* _RECORDS_
● ● ●

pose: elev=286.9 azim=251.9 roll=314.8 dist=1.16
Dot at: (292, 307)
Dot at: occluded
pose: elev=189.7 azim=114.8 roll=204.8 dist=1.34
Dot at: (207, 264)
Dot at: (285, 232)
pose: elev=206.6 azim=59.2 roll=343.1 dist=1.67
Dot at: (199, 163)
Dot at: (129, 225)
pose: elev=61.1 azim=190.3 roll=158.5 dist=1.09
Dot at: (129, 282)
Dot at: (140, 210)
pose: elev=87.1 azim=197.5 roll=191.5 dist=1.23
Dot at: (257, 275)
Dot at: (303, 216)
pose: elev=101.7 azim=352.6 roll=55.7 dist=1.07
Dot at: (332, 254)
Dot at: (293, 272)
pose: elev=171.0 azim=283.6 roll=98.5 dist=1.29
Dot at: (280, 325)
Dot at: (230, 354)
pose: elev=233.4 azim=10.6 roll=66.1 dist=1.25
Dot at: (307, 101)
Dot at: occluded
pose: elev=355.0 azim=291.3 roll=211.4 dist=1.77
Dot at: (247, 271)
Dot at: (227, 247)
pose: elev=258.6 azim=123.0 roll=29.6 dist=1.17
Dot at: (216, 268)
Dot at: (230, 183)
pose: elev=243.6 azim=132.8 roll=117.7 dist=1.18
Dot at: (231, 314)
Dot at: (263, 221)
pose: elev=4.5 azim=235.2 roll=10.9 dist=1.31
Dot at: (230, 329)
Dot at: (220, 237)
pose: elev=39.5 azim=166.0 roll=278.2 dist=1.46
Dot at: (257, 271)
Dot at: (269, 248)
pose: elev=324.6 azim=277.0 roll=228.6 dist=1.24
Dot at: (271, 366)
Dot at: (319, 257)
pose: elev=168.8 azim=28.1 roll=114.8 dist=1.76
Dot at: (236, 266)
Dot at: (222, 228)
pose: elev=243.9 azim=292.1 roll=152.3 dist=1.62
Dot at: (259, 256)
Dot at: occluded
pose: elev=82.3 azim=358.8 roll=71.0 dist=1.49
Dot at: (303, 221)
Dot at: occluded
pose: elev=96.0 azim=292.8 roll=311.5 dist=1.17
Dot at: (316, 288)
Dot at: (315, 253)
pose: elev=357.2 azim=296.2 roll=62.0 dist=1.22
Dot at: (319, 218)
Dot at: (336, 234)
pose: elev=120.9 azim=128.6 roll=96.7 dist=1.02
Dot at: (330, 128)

● ● ●

* _STATED GOAL_
Return the records verbatim, beginning with the line that contains "pose: elev=171.0 azim=283.6" and continuing through the line that contains "Dot at: (227, 247)". Include both of those lines.

* _PROBLEM SOLUTION_
pose: elev=171.0 azim=283.6 roll=98.5 dist=1.29
Dot at: (280, 325)
Dot at: (230, 354)
pose: elev=233.4 azim=10.6 roll=66.1 dist=1.25
Dot at: (307, 101)
Dot at: occluded
pose: elev=355.0 azim=291.3 roll=211.4 dist=1.77
Dot at: (247, 271)
Dot at: (227, 247)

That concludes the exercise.